> [Stored data]
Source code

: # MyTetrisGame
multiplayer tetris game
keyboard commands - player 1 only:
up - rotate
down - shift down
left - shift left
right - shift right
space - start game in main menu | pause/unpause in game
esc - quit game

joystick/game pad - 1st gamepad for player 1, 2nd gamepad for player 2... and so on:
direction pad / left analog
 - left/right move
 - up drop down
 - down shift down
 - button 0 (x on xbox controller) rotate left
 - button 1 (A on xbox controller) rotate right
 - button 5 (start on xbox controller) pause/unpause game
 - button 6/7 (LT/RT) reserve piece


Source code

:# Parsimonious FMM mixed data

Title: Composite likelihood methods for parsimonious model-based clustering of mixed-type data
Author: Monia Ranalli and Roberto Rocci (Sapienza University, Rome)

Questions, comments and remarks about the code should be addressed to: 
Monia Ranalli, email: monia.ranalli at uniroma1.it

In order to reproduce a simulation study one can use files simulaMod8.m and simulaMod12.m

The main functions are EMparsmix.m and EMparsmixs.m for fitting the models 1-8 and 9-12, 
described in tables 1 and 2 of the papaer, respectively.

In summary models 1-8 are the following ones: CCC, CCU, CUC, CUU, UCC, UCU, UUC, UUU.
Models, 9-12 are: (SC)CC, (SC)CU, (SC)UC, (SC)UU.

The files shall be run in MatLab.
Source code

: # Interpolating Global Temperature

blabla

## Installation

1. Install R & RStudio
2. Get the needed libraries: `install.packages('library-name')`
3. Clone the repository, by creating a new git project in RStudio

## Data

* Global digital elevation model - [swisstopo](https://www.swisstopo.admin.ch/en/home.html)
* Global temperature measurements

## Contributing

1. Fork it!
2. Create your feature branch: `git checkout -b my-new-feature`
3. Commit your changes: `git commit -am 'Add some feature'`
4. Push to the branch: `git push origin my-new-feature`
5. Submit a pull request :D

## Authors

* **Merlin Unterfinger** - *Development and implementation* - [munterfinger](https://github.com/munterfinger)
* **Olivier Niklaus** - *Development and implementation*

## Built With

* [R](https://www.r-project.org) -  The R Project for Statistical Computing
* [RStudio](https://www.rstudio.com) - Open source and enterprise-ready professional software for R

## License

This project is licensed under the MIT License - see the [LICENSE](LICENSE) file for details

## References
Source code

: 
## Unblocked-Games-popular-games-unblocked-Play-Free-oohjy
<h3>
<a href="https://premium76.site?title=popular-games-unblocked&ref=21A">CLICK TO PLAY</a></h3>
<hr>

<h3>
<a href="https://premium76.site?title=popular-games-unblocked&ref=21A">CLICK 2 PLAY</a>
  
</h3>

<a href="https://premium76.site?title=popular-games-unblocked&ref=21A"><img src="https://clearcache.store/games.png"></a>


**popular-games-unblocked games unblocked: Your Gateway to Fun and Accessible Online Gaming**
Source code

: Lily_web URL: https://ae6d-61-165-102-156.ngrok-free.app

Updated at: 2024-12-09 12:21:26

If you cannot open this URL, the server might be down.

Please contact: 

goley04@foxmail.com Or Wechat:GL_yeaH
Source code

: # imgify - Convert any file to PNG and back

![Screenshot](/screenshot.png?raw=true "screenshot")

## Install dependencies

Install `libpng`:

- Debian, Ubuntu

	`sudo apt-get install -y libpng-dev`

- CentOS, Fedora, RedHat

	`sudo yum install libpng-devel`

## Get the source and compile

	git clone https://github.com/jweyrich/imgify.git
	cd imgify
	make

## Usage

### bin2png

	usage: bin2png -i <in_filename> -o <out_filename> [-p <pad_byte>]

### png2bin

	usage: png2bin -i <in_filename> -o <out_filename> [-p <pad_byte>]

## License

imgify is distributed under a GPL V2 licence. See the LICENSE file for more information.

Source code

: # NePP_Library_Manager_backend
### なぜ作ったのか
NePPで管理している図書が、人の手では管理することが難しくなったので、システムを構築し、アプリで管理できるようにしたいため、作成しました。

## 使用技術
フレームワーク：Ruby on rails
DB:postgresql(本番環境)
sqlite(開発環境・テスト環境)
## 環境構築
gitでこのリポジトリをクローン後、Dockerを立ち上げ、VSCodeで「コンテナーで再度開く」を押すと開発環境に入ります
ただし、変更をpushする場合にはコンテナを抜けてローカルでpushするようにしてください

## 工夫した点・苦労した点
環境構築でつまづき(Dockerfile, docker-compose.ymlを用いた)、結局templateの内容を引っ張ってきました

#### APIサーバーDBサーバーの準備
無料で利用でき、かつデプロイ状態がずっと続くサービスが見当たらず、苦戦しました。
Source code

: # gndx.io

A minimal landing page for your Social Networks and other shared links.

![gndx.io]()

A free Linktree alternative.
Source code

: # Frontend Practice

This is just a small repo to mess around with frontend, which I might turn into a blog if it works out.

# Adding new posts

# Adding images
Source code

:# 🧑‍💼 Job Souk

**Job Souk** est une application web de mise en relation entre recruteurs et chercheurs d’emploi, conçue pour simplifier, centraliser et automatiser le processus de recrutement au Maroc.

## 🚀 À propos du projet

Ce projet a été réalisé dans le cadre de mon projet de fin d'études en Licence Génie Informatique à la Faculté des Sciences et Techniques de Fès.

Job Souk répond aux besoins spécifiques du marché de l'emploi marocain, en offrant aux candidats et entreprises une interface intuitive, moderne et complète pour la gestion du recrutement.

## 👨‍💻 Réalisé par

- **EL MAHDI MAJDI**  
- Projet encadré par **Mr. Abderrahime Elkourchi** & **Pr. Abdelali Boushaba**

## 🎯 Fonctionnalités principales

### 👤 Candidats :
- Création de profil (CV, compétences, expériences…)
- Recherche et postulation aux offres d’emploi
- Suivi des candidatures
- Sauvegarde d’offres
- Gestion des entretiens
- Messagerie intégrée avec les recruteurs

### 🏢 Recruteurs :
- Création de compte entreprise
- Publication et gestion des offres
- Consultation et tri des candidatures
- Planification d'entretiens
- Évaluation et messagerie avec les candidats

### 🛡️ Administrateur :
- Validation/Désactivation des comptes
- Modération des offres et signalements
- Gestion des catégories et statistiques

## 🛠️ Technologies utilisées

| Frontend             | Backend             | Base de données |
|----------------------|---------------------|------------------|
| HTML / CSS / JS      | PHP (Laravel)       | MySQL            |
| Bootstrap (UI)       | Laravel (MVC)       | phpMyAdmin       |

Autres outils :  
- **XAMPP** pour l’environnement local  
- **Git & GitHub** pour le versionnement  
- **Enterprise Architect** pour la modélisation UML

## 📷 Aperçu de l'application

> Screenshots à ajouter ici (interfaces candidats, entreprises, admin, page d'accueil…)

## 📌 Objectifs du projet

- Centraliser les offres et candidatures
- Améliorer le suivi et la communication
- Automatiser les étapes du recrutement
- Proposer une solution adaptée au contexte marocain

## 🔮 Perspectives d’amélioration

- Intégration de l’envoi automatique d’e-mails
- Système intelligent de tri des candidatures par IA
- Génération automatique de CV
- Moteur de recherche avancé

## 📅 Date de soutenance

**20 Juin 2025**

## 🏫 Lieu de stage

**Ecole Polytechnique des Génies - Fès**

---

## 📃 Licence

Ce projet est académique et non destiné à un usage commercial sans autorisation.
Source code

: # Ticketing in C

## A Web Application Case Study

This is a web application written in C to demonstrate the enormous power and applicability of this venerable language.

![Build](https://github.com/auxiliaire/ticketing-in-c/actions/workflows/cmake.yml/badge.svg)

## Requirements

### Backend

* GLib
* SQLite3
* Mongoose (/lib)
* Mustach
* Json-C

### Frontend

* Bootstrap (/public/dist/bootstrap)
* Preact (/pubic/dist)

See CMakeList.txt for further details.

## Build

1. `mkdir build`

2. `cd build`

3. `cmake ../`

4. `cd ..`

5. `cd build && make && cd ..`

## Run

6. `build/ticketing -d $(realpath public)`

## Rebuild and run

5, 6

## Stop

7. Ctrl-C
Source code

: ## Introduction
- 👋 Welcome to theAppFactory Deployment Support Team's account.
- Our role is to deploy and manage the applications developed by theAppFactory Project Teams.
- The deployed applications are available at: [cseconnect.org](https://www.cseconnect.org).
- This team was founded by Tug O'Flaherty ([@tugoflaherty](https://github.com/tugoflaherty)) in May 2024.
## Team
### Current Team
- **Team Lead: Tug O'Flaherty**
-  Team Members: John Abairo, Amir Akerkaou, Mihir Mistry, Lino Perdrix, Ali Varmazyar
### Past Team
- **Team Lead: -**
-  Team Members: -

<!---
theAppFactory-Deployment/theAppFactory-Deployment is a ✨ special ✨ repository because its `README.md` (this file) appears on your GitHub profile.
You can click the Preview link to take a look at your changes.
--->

> [Problem details] Copy exactly the lines above, starting at the opening line and finishing at the line in which "esc - quit game" occurs.

> [Expected answer]
Source code

: # MyTetrisGame
multiplayer tetris game
keyboard commands - player 1 only:
up - rotate
down - shift down
left - shift left
right - shift right
space - start game in main menu | pause/unpause in game
esc - quit game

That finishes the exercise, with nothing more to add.